Install notes for NASA/Pleiades: Intel stack with MPI-SGI

Here we build using the recommended MPI-SGI environment, with Intel compilers. An initial Pleiades environment is pretty bare-bones. There are no modules, and your shell is likely a csh varient. To switch shells, send an e-mail to support@nas.nasa.gov; I’ll be using bash.

Then add the following to your .profile:

# Add your commands here to extend your PATH, etc.

module load mpi-sgi/mpt
module load comp-intel
module load git
module load openssl
module load emacs

export BUILD_HOME=$HOME/build

export PATH=$BUILD_HOME/bin:$BUILD_HOME:/$PATH  # Add private commands to PATH

export LD_LIBRARY_PATH=$BUILD_HOME/lib:$LD_LIBRARY_PATH
export LD_LIBRARY_PATH=/nasa/openssl/1.0.1h/lib/:$LD_LIBRARY_PATH

# proper wrappers for using Intel rather than GNU compilers,
# Thanks to Daniel Kokron at NASA.
export MPICC_CC=icc
export MPICXX_CXX=icpc

export CC=mpicc

#pathing for Dedalus
export LOCAL_PYTHON_VERSION=3.5.0
export LOCAL_NUMPY_VERSION=1.10.1
export LOCAL_SCIPY_VERSION=0.16.1
export LOCAL_HDF5_VERSION=1.8.15-patch1
export LOCAL_MERCURIAL_VERSION=3.6

export PYTHONPATH=$BUILD_HOME/dedalus:$PYTHONPATH
export MPI_PATH=$MPI_ROOT
export FFTW_PATH=$BUILD_HOME
export HDF5_DIR=$BUILD_HOME

# Pleaides workaround for QP errors 8/25/14 from NAS (only for MPI-SGI)
export MPI_USE_UD=true

Python stack

Here we use the recommended MPI-SGI compilers, rather than our own openmpi.

Building Python3

Create $BUILD_HOME and then proceed with downloading and installing Python-3.4:

cd $BUILD_HOME
wget https://www.python.org/ftp/python/$LOCAL_PYTHON_VERSION/Python-$LOCAL_PYTHON_VERSION.tgz --no-check-certificate
tar xzf Python-$LOCAL_PYTHON_VERSION.tgz
cd Python-$LOCAL_PYTHON_VERSION
./configure --prefix=$BUILD_HOME \
                     OPT="-w -vec-report0 -opt-report0" \
                     FOPT="-w -vec-report0 -opt-report0" \
                     CFLAGS="-mkl -O3 -ipo -axCORE-AVX2 -xSSE4.2 -fPIC" \
                     CPPFLAGS="-mkl -O3 -ipo -axCORE-AVX2 -xSSE4.2 -fPIC" \
                     F90FLAGS="-mkl -O3 -ipo -axCORE-AVX2 -xSSE4.2 -fPIC" \
                     CC=mpicc  CXX=mpicxx F90=mpif90  \
                     --with-cxx-main=mpicxx --with-gcc=mpicc \
                     LDFLAGS="-lpthread" \
                    --enable-shared --with-system-ffi

make
make install

The previous intel patch is no longer required.

Installing pip

Python 3.4 now automatically includes pip.

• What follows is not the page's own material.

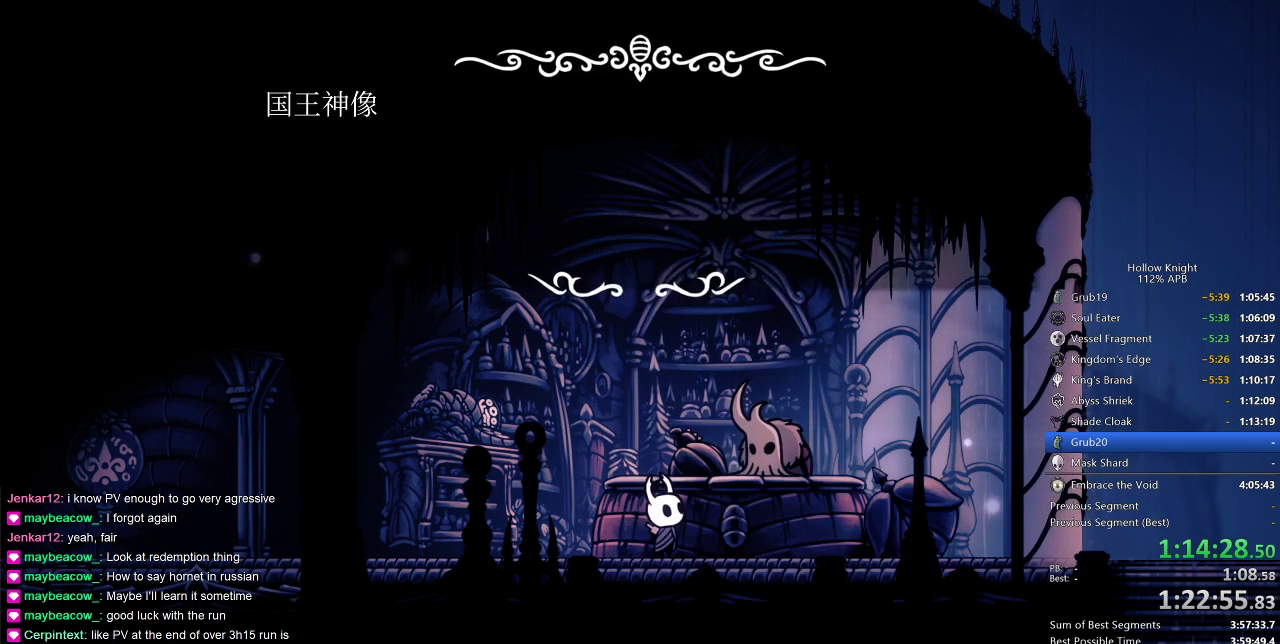
{"keys": ["jump"], "events": [[100, "jump", "down"], [133, "heal", "down"], [133, "jump", "up"], [167, "dnail", "down"], [167, "jump", "down"], [233, "dnail", "up"], [233, "heal", "up"], [267, "heal", "down"], [267, "nail", "down"], [300, "jump", "up"], [300, "nail", "up"], [367, "heal", "up"], [367, "nail", "down"], [400, "heal", "down"], [400, "jump", "down"], [400, "nail", "up"], [467, "dnail", "down"], [467, "heal", "up"], [467, "jump", "up"], [500, "dnail", "up"], [500, "jump", "down"]]}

On Pleiades, you’ll need to edit .pip/pip.conf:

[global]
cert = /etc/ssl/certs/ca-bundle.trust.crt

You will now have pip3 installed in $BUILD_HOME/bin. You might try doing pip3 -V to confirm that pip3 is built against python 3.4. We will use pip3 throughout this documentation to remain compatible with systems (e.g., Mac OS) where multiple versions of python coexist.

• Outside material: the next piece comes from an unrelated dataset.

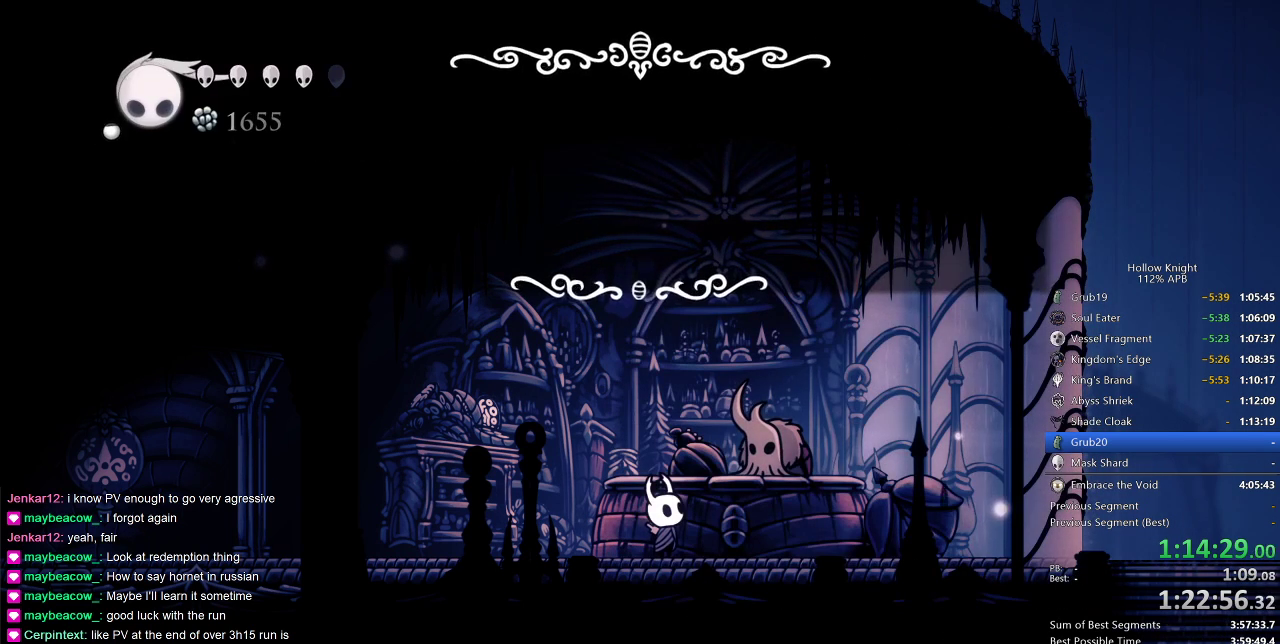
{"keys": ["jump"], "events": [[67, "dnail", "down"], [67, "heal", "down"], [100, "dnail", "up"], [100, "heal", "up"], [133, "heal", "down"], [183, "heal", "up"], [183, "jump", "up"], [217, "jump", "down"], [283, "heal", "down"], [283, "jump", "up"], [317, "heal", "up"], [317, "jump", "down"], [417, "jump", "up"], [450, "jump", "down"]]}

We suggest doing the following immediately to suppress version warning messages:

pip3 install --upgrade pip

Installing mpi4py

This should be pip installed:

pip3 install mpi4py

version >=2.0.0 seem to play well with mpi-sgi.

Installing FFTW3

We build our own FFTW3:

 wget http://www.fftw.org/fftw-3.3.4.tar.gz
 tar -xzf fftw-3.3.4.tar.gz
 cd fftw-3.3.4

./configure --prefix=$BUILD_HOME \
                      CC=icc        CFLAGS="-O3 -axCORE-AVX2 -xSSE4.2" \
                      CXX=icpc CPPFLAGS="-O3 -axCORE-AVX2 -xSSE4.2" \
                      F77=ifort  F90FLAGS="-O3 -axCORE-AVX2 -xSSE4.2" \
                      MPICC=icc MPICXX=icpc \
                      LDFLAGS="-lmpi" \
                      --enable-shared \
                      --enable-mpi --enable-openmp --enable-threads
 make -j
 make install

It’s critical that you use mpicc as the C-compiler, etc. Otherwise the libmpich libraries are not being correctly linked into libfftw3_mpi.so and dedalus failes on fftw import.

Installing nose

Nose is useful for unit testing, especially in checking our numpy build:

pip3 install nose

Installing cython

This should just be pip installed:

pip3 install cython

Numpy and BLAS libraries

Numpy will be built against a specific BLAS library. On Pleiades we will build against the OpenBLAS libraries.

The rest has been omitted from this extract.